Frames marketing as the last step after fundamentals: cleanliness, lighting, and safety. Proposes data-driven outreach using Levoy Theatre audience data and an updated (2011–13) destination plan rather than generic ad buys.
Anchors debate in norms for comparable cities (45–55% public-safety share) and ties it to concrete tactics—training, cross-agency operations, and environmental deterrence (lighting, cameras).
Millville native; Millville HS ’74; West Chester University ’78 (Health & Physical Education K–12, Athletic Training). 10 years teaching/coaching at Millville HS. 32 years with NovaCare managing 16 outpatient/physical therapy facilities across South Jersey. 5 years at Inspira (EMS/transport, occupational health, urgent care), overseeing 500+ employees. Retired in January 2024.
School Board: 4 years (1 year President). City Commissioner: 15 years (8 years Vice Mayor & Revenue/Finance). County Commissioner: 9 years (Director of Administration & Public Safety).
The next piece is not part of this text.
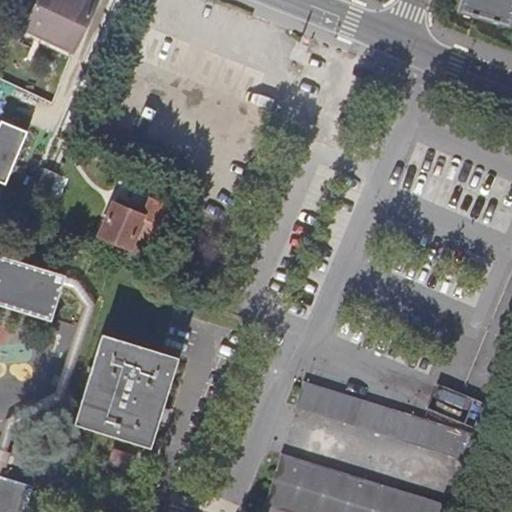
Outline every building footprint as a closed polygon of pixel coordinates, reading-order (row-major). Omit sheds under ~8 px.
[(101,4),(91,0),(45,0),(31,36),(80,56),(101,4)] [(511,0),(460,0),(458,7),(511,23),(511,21),(511,0)] [(0,178),(6,181),(31,128),(3,115),(0,121),(0,178)] [(58,177),(46,172),(35,198),(47,203),(58,177)] [(154,203),(151,210),(147,219),(135,214),(115,206),(102,238),(134,251),(139,239),(161,248),(176,213),(154,203)] [(147,219),(151,210),(139,205),(135,214),(147,219)] [(0,304),(51,319),(60,287),(64,276),(0,256),(0,304)] [(64,276),(60,287),(72,290),(83,307),(55,393),(2,423),(0,430),(0,440),(9,443),(12,432),(64,401),(95,305),(79,281),(64,276)] [(74,424),(150,447),(177,359),(102,336),(74,424)] [(296,408),(469,463),(477,436),(304,383),(296,408)] [(0,470),(4,471),(9,455),(5,454),(9,443),(0,440),(0,470)] [(453,511),(455,509),(281,455),(266,506),(286,511),(453,511)] [(0,478),(0,488),(25,497),(28,488),(0,478)] [(0,511),(20,511),(25,497),(0,488),(0,511)]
Regional leadership as President, South Jersey Commissioners Association; Vice President, NJ Association of Counties.
Team-based leadership, regular inter-department coordination, and measurable follow-through. Uses long-standing state and regional contacts to align resources quickly and solve problems pragmatically.
Married for 38 years; two adult children (energy industry account manager; PhD researcher and lab supervisor at the University of Virginia).